Feto in un cestino del bar a Roma: ma chiamarlo “bambino” è troppo?

Da il 21 marzo 2013

Non correva, certo, ma avrebbe presto corso. Non schiamazzava in quel bar, ma lo avrebbe presto fatto. Non tirava la mano della madre per farsi comprare le caramelle, forse cominciava con qualche calcetto ad ordinare al bancone. Si sarebbe chiamato Matteo, Luca o Massimo, come i nostri figli, oppure Elisabetta, Aisha, Asia come tua figlia.

Invece sarà sempre e solo un “feto, grosso come un pugno, forse lungo 10 cm, trovato morto in un cestino di un bar nei pressi del Circo Massimo”.

Lo so che è sempre più facile uccidere per aborto, o per abbandono, un “feto” e non un “bambino” però non credo che la madre, una volta scoperto di essere incinta, abbia esclamato: Dio Mio, attendo un feto!

Ogni madre, anche la più insicura, anche la più indecisa, sa di attendere un figlio ma poi va ad abortire un feto, un embrione. La nostra società lo sa bene che dopo il test di gravidanza da una madre (e da un padre) può nascere solo un figlio, ma per la Legge 194 è un prodotto del concepimento, per una parte politica è una bandiera ideologica, per una parte dell’opinione pubblica è solo il momento sbagliato ed un problema a cui è possibile porre rimedio.

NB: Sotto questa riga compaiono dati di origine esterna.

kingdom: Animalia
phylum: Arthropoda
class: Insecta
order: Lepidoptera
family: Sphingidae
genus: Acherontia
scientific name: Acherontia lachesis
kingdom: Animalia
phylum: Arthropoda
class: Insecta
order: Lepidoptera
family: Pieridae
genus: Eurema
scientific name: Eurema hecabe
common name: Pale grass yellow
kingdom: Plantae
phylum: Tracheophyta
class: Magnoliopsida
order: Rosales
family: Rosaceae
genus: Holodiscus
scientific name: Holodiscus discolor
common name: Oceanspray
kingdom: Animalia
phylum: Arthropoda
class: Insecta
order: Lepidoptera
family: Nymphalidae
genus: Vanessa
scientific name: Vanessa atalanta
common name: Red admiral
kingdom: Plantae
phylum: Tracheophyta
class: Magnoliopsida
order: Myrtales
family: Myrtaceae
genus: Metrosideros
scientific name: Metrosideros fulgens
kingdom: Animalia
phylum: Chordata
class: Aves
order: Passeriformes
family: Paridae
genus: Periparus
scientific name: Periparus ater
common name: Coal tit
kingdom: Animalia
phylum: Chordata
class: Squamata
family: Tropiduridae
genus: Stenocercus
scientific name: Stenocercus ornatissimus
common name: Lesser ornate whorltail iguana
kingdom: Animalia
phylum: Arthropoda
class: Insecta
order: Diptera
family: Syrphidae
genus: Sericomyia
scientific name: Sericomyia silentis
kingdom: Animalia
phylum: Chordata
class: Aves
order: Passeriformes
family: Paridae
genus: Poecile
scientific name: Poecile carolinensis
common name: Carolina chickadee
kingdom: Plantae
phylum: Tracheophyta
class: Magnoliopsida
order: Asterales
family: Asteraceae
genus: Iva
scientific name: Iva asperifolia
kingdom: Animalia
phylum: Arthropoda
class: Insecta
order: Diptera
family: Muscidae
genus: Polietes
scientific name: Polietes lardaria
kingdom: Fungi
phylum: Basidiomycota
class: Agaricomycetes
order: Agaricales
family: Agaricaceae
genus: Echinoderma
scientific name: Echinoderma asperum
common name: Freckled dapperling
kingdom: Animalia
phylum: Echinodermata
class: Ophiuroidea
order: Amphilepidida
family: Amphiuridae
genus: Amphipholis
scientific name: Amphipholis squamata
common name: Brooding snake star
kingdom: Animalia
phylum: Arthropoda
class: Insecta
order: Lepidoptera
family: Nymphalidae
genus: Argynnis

Quello ritrovato morto abbandonato nel bar del Circo Massimo invece è un bambino, vittima di sua madre soprattutto (anche lei vittima, alla quale porgiamo il nostro sostegno ed il nostro abbraccio per aiutarla a rinascere), della nostra società egoista, del nostro volontariato miope e litigioso (mea culpa), dei media che hanno paura ad educare con la forza e la verità delle parole, della nostra Capitale disorientata e concentrata sui grandi eventi e non su ogni singolo cittadino, nato o non ancora nato.